According to the Köppen climate classification system, Hilltown Twp has a Hot-summer, Humid continental climate (Dfa). Dfa climates are characterized by at least one month having an average mean temperature ≤ 32.0 °F, at least four months with an average mean temperature ≥ 50.0 °F, at least one month with an average mean temperature ≥ 71.6 °F and no significant precipitation difference between seasons. Although most summer days are slightly humid in Hilltown Twp, episodes of heat and high humidity can occur with heat index values > 104 °F. Since 1981, the highest air temperature was 101.3 °F on July 22, 2011, and the highest daily average mean dew point was 74.0 °F on August 12, 2016. The average wettest month is July which corresponds with the annual peak in thunderstorm activity.
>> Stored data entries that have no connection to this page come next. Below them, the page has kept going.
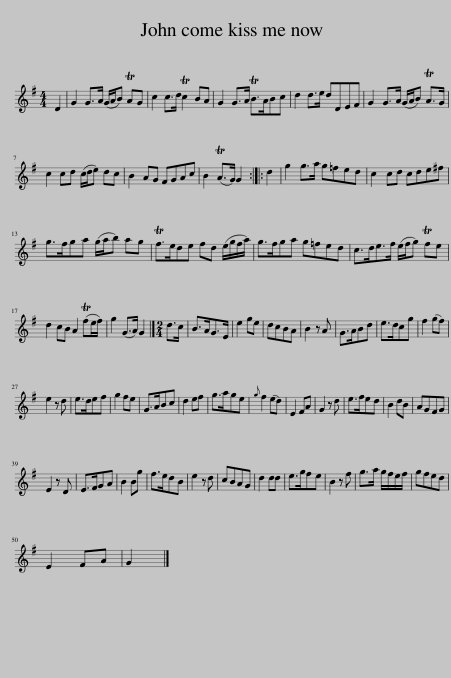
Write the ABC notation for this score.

X:1
L:1/8
M:4/4
I:linebreak $
K:G
V:1 treble
V:1
 D2 | G2 G>A (G/A/B) TAG | c2 c>d Tc2 BA | G2 G>A TB>ABc | d2 d>e dDEF | %5
 G2 G>A (G/A/B) TA>G |$ c2 cd (c/d/e) dc | B2 AG FGAc | B2 (TA>G) G2 :: d2 | %10
 g2 g>a g=fed | c2 cd cde^f |$ g>fga (g/a/b) ag | Tf>ede fd (e/g/f/a/) | g>fga g=fed | %15
 c>de>f (e/f/g) Tfe |$ d2 cB A2 (Tfe/f/) | g2 (G>A) G2 |][M:2/4] d>c | B>AG>E | %20
 e2 ge | dcBA | B2 z A | G>ABd | e>dcg | %25
 f2 (gf) |$ e2 z d | e>def | g2 fe | G>ABc | %30
 d2 ef | g>age |{g} f2 (ed) | E2 FA | G2 z d | %35
 e>fed | B2 dB | AGFG |$ E2 z D | E>FGA | %40
 B2 Bg | f>edB | e2 z d | cBAG | d2 dd | %45
 e>gfe | B2 z f | g>a g/f/e/f/ | gfed |$ E2 FA | %50
 G2 |] %51
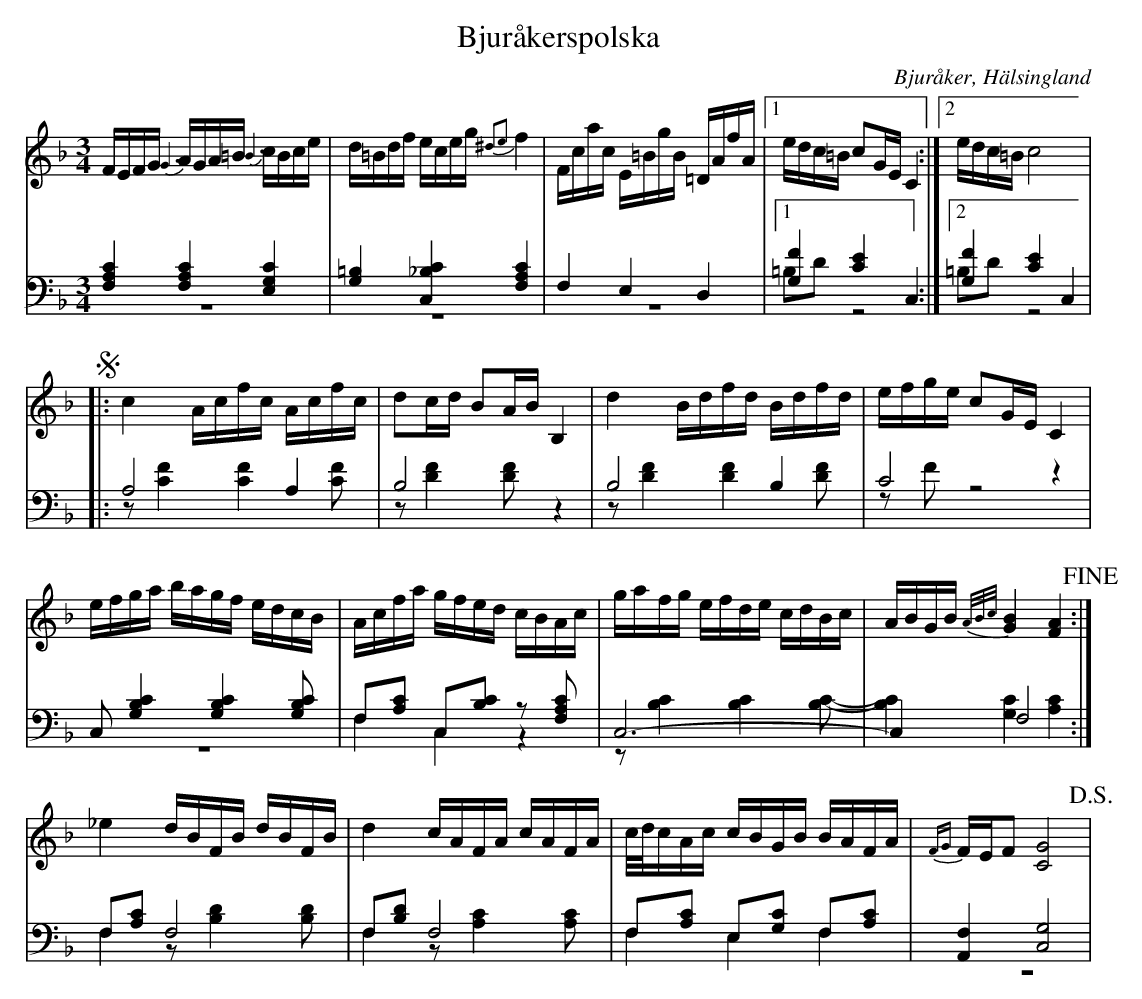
X:1
T: Bjuråkerspolska
O: Bjuråker, Hälsingland
M: 3/4
L: 1/16
K: F
V:1
V:2
V:3 merge
V:1
FEFG {G3}AGA=B {B3}cBce|d=Bdf eceg {^d2e2}f4|Fcac E=BgB =DAfA|1 edc=B c2GE C4:|2 edc=B c8 |
!segno! |:c4 Acfc Acfc|d2cd B2AB B,4|d4 Bdfd Bdfd|efge c2GE C4|
efga bagf edcB|Acfa gfed cBAc|gafg efde cdBc|ABGB {A/B/c/}[G4B4] [F4A4] !fine!:|
_e4 dBFB dBFB|d4 cAFA cAFA|c/d/cAc cBGB BAFA|{FG}FEF2 [C8G8] !D.S.!|
V:2 clef=bass
[F,4A,4C4] [F,4A,4C4] [E,4G,4C4]|[G,4=B,4] [C,4_B,4C4] [F,4A,4C4]|F,4 E,4 D,4|1 [G,4F4] [C4E4] C,4:|2 [G,4F4] [C4E4] C,4 |
|:A,8 A,4|B,8 z4|B,8  B,4|C8 z4|
C,2 [G,4B,4C4] [G,4B,4C4] [G,2B,2C2]|F,2[A,2C2] C,2[B,2C2] z2 [F,2A,2C2]|C,12-|C,4 F,8:|
F,2[A,2C2] F,8|F,2[B,2D2] F,8|F,2[A,2C2] E,2[G,2C2] F,2[A,2C2]|[A,,4F,4] [C,8G,8] |
V:3 clef=bass
z12|z12|z12|1 =B,2D2 z8:|2 =B,2D2 z8|
|:z2 [C4F4] [C4F4] [C2F2]|z2 [D4F4] [D2F2] z4|z2 [D4F4] [D4F4] [D2F2]|z2 F2 z8|
z12|F,4 C,4 z4|z2 [B,4C4] [B,4C4] [B,2C2]-|[B,4C4] [G,4C4] [A,4C4]:|
F,4 z2 [B,4D4] [B,2D2]|F,4 z2 [A,4C4] [A,2C2]|F,4 E,4 F,4|z12|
Since 1981, the wettest calendar day was 6.66 in on August 27, 2011. During the winter months, the average annual extreme minimum air temperature is -3.1 °F. Since 1981, the coldest air temperature was -13.5 °F on January 22, 1984. Episodes of extreme cold and wind can occur with wind chill values < -14 °F. The average annual snowfall (Nov-Apr) is between 30 in and 36 in. Ice storms and large snowstorms depositing ≥ 12 in of snow occur once every few years, particularly during nor’easters from December through February.

Climate data for Hilltown Twp, Elevation 561 ft (171 m), 1981-2010 normals, extremes 1981-2018
| Month | Jan | Feb | Mar | Apr | May | Jun | Jul | Aug | Sep | Oct | Nov | Dec | Year |
| Record high °F (°C) | 69.9 (21.1) | 77.2 (25.1) | 85.6 (29.8) | 92.6 (33.7) | 93.6 (34.2) | 94.4 (34.7) | 101.3 (38.5) | 98.5 (36.9) | 96.2 (35.7) | 87.9 (31.1) | 79.7 (26.5) | 74.3 (23.5) | 101.3 (38.5) |
| Mean daily maximum °F (°C) | 37.7 (3.2) | 41.1 (5.1) | 49.4 (9.7) | 61.8 (16.6) | 71.6 (22.0) | 80.1 (26.7) | 84.1 (28.9) | 82.5 (28.1) | 75.7 (24.3) | 64.3 (17.9) | 53.3 (11.8) | 41.9 (5.5) | 62.1 (16.7) |
| Daily mean °F (°C) | 28.9 (−1.7) | 31.7 (−0.2) | 39.3 (4.1) | 50.3 (10.2) | 60.0 (15.6) | 69.0 (20.6) | 73.5 (23.1) | 71.9 (22.2) | 64.5 (18.1) | 53.2 (11.8) | 43.4 (6.3) | 33.4 (0.8) | 51.7 (10.9) |
| Mean daily minimum °F (°C) | 20.2 (−6.6) | 22.3 (−5.4) | 29.2 (−1.6) | 38.8 (3.8) | 48.5 (9.2) | 57.9 (14.4) | 62.8 (17.1) | 61.3 (16.3) | 53.4 (11.9) | 42.0 (5.6) | 33.5 (0.8) | 24.9 (−3.9) | 41.3 (5.2) |
| Record low °F (°C) | −13.5 (−25.3) | −5.9 (−21.1) | 1.4 (−17.0) | 15.6 (−9.1) | 30.4 (−0.9) | 39.5 (4.2) | 46.0 (7.8) | 40.7 (4.8) | 33.6 (0.9) | 22.5 (−5.3) | 10.0 (−12.2) | −3.7 (−19.8) | −13.5 (−25.3) |
| Average precipitation inches (mm) | 3.42 (87) | 2.79 (71) | 3.86 (98) | 4.06 (103) | 4.37 (111) | 4.40 (112) | 4.84 (123) | 3.97 (101) | 4.57 (116) | 4.27 (108) | 3.74 (95) | 3.98 (101) | 48.27 (1,226) |
| Average relative humidity (%) | 68.4 | 65.1 | 60.8 | 59.0 | 63.5 | 69.7 | 69.5 | 72.0 | 73.4 | 71.4 | 70.4 | 70.4 | 67.8 |
| Average dew point °F (°C) | 19.8 (−6.8) | 21.3 (−5.9) | 26.9 (−2.8) | 36.5 (2.5) | 47.6 (8.7) | 58.7 (14.8) | 62.9 (17.2) | 62.4 (16.9) | 55.8 (13.2) | 44.2 (6.8) | 34.4 (1.3) | 24.8 (−4.0) | 41.4 (5.2) |
Source: PRISM

==Education==
Most of the township is in the Pennridge School District, while a small portion in the southeast corner is in North Penn School District.

==Ecology==

According to the A. W. Kuchler U.S. potential natural vegetation types, Hilltown Twp would have a dominant vegetation type of Appalachian Oak (104) with a dominant vegetation form of Eastern Hardwood Forest (25). The plant hardiness zone is 6b with an average annual extreme minimum air temperature of -3.1 °F. The spring bloom typically begins by April 15 and fall color usually peaks by October 26.